Welcome to the fifth instalment in our new series ‘Introducing postgraduate SGSC’, which focuses on postgraduate students within the Sociology, Gender Studies and Criminology Department. In this edition we chat with Erin Silver about their research into the role NGOs could play in transforming the criminal justice system. There are links at the end of this story to the first instalments of the series.
Could Aotearoa New Zealand’s social service NGOs play a role within transformative change of the criminal justice system?
This is the question PhD candidate Erin Silver, of the Sociology Department, is investigating.
Silver’s research starts from the viewpoint that there is something wrong with the current criminal justice system, and that there are some “really obvious” things that support this argument.
“The way [prison] impacts Māori, in particular, and the way that it is in breach of Te Tiriti o Waitangi which guarantees Māori their rights of Tino Rangatiratanga, which includes processes of justice,” they say.
Finding an alternative to prisons is “vital” for society because of how much harm they to do both individuals and the wider community, Silver says.
“And so then we get to this idea of, if not prison, then what else?
“If this is a really important thing to change about our society, so that people can live in thriving ways, and that Māori can exercise Tino Rangatiratanga, we need to understand how we can get there.”
People in favour of prisons often argue that the idea of going to prison deters people from committing crime, and that it can help rehabilitate criminals. However, a lot of research from around the world has shown that those arguments are “demonstrably not true”, Silver says.
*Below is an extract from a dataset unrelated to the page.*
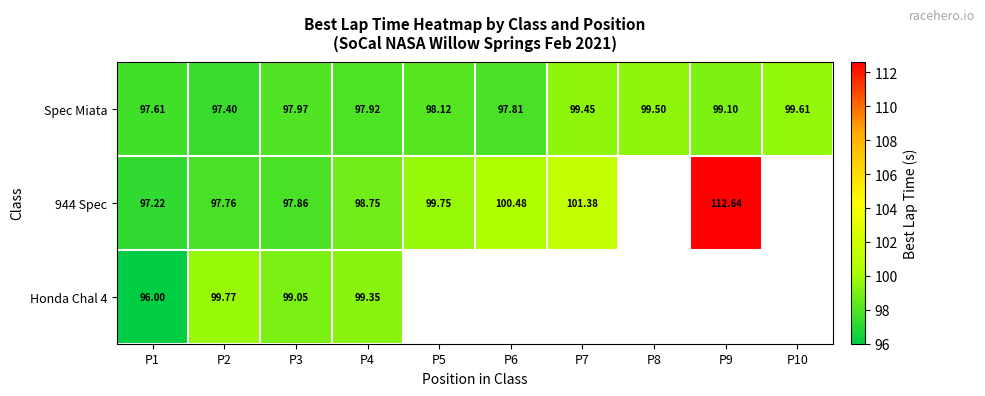

Is the value of Spec Miata at P8 greater than the value of 944 Spec at P4?

Yes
“For me, a missing piece of that puzzle is that place of social service organisations and whether they’re part of the how, or whether they’re not.”
They will examine NGO social services that employ people like social workers, youth workers and public health nurses, and are designed to help people live better lives. Silver says that as a Pākehā person, it’s not really their place to evaluate Kaupapa Māori organisations.
An abolitionist approach would see a change within society that makes everyday life more manageable and reduces the amount of conflict between people, and communities would come up with solutions for any conflict that arose, rather than punishing people.
The same people who see this idea as a viable way forward also question whether any existing community organisations could step in and help implement some of the changes and solutions for conflict.
A critique of these organisations, however, is that many of them are partially Government funded, and they can hold a similar ideology as prisons, leading researchers to question if they can actually be “radical” or a part of transformative change.
“I guess that’s the kind of site at which my questions comes up and asks: can they be transformational, can they actually contribute to an abolitionism, or are they too involved in the system already?”
Silver says they are less concerned with imagining a specific alternative to prisons so much as how might society arrive at that alternative.
“Rather than having an exact destination, we’ve maybe got more of a compass that says ‘does this action take us in a more kind of emancipatory direction?’ Well that’s probably the right one to go in.”
Silver is about eight months into their research, and is at the point where they will start to apply for the ethics required to talk with social service employees and managers about what opportunities they have to contribute to radical change and what kind of barriers might be in place that would prevent them from being transformational.